Distanziamento dalla retorica: “prudenza gente, prudenza”
Guardando la situazione legata all’epidemia, purtroppo, le condizioni non sembrano migliorate: l’altalenarsi fra aumenti, diminuzioni di casi e stabilità ha generato un clima di incertezza e di sfiducia.
Come sussurrano e affermano con forza molti virologi è probabile una nuova ondata del virus alla quale dovremmo farci trovare tutti pronti. In Italia in questi ultimi giorni sono stati rilevati 120 nuovi focolai.
Contagi di origine ignota e 1341 nuovi positivi registrati negli ultimi sette giorni. L’accordo europeo di aiuti e sussidi è intanto arrivato e va, a nostro modo di vedere, accolto con prudenza e senza troppi entusiasmi, se è vero che la Penisola è un fondamento essenziale dell’istituzione continentale e la sua eventuale uscita farebbe crollare l’intero edificio comunitario.
Fino al 31 ottobre, secondo la pianificazione del ministro della sanità Speranza, resteremo in stato di emergenza, ma qui la fase è allarmante perché bisogna monitorare il presente, non ripetere gli errori del passato e puntare a un futuro più sicuro.
Come scrivevo la settimana scorsa, il rischio percepito è ancora basso e non è raro incontrare persone che guardano come “marziani”, per non scadere nel dileggiamento, coloro che sono ligi al dovere e, soprattutto, tengono alla propria pelle.

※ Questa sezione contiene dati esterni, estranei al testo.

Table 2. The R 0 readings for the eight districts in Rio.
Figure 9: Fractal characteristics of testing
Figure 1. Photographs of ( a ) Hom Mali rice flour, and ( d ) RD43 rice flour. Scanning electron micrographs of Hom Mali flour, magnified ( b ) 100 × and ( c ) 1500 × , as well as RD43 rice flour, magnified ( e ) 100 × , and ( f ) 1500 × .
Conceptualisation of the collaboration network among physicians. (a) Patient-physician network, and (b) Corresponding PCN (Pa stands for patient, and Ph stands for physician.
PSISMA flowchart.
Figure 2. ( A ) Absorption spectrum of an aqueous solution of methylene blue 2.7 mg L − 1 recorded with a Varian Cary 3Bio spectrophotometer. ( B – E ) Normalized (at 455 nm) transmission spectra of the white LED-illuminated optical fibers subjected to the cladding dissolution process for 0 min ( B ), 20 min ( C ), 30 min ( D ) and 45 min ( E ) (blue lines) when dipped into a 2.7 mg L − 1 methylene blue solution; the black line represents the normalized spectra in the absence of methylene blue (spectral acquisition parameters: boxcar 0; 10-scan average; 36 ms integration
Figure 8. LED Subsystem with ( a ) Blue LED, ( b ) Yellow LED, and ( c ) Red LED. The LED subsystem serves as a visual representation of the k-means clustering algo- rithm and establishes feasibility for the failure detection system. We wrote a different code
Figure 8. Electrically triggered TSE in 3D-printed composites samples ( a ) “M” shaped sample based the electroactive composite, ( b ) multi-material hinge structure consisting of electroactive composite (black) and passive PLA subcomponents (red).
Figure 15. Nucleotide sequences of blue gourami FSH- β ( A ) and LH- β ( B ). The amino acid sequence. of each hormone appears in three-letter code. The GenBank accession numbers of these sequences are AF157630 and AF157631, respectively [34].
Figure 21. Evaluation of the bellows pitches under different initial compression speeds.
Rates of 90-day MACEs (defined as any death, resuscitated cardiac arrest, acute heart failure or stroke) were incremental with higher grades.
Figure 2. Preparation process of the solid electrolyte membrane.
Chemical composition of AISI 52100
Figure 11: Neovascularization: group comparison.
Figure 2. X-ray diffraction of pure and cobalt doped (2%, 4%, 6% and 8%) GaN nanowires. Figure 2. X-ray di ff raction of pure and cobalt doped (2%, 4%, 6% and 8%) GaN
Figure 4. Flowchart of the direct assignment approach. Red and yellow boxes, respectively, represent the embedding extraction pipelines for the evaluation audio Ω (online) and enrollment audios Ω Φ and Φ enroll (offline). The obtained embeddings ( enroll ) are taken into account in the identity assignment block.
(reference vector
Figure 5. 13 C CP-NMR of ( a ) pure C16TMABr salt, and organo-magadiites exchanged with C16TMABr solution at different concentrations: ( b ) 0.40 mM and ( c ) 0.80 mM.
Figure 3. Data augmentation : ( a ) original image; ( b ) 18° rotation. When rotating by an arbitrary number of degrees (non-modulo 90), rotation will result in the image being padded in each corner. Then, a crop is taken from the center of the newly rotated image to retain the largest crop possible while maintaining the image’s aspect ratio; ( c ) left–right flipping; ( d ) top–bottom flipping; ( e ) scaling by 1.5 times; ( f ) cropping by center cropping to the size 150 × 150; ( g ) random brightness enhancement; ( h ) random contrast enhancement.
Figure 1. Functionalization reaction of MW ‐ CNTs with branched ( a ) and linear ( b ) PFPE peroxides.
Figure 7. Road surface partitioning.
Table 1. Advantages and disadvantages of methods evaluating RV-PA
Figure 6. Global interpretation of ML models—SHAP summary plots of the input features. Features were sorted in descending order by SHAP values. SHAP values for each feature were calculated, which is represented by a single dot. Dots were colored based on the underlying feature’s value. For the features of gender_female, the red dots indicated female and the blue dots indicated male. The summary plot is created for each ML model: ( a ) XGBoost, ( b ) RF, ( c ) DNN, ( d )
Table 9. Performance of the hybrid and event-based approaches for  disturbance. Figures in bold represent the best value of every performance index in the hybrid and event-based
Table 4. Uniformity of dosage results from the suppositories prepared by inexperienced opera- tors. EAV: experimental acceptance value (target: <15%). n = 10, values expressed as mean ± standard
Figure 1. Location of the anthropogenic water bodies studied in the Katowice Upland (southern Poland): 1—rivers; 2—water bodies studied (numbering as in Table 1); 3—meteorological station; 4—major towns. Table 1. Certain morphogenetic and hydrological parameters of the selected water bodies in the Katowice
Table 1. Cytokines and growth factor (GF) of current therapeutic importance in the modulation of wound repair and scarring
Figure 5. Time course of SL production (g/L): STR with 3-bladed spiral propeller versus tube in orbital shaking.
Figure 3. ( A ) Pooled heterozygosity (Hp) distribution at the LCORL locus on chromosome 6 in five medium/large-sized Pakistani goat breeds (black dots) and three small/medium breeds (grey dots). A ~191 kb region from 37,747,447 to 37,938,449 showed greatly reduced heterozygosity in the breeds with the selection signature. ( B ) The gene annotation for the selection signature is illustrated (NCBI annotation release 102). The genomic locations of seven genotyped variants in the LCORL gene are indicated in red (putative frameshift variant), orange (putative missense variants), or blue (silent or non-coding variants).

Nella democrazia social si può camminare con la mascherina o gli adepti di Facebook lo vietano?
Tornando all’Europa, i soldi del Recovery Fund li vedremo nel 2021, proprio per tale motivo non bisogna gridare allo scandalo perché “sempre meglio tardi e poco che mai”, né tanto meno ricominciare con la retorica europeista, dato che le anomalie e i limiti questo corpo sovranazionale li aveva anche prima del virus. Questa terribile emergenza rappresenta una sorta di “prova del nove”, come lo è stato per l’Organizzazione Mondiale della Sanità che, non sempre, si è dimostrata comunicativa e celere.
I luoghi più penalizzati sono stati i centri di aggregazione culturale, ancora parzialmente chiusi: la scuola dovrebbe ripartire a settembre, con la tradizionale formula della presenza fisica, ma con tanti punti interrogativi.
La speranza di tutti è quella di scongiurare un peggioramento generalizzato a livello sanitario: oltre al pericolo epidemico, a livello economico sarebbe una sciagura.
Ma né la politica, né parte della società civile sembrano, all’apparenza, intenzionate a prendere sul serio qualcosa che in realtà è grave: pressapochismo, sorta di indifferenza, sottovalutazione della prevenzione. Per molti la Lombardia è lontana, e invece è prossima, contigua e riguarda tutti sia a livello spaziale che a livello temporale.
Le responsabilità da social, la coazione a ripetere – stiamo a casa – con la criminalizzazione di tutti coloro che uscivano, anche solo per fare la spesa, è finita. E ora tali eroi da social e divano accalcano stabilimenti, discoteche (presto), centri commerciali, non ricordando più il significato del distanziamento. Perchè non siamo più una comunità e abbiamo dimenticato il valore di un destino comune che dovrebbe essere fra gli obiettivi preminenti di un popolo che vive stabilmente su un territorio. Perché per molti è proprio difficile distanziarsi dall’evasione a tutti i costi, anche quando non c’è davvero nulla da evadere, se bisogna guardare in faccia alla realtà. Perché se si continua a prendere in giro il senso di paura, presto la paura si prenderà gioco di noi.
Spero soltanto, se un nuovo lockdown ci dovesse essere, che ci vengano risparmiati i propositi di bravi bambini degli eroi social e che già da domani buona parte del popolo ricominci ad esercitare la virtù della prudenza, magari cercandone il senso ed il significato su qualche vocabolario.
Forse qualcosa potrà davvero cambiare, senza utilizzare le scuse paragnoste trasversali dell’apertura delle frontiere o di uno stato non in grado di rispondere dell’operato delle regioni.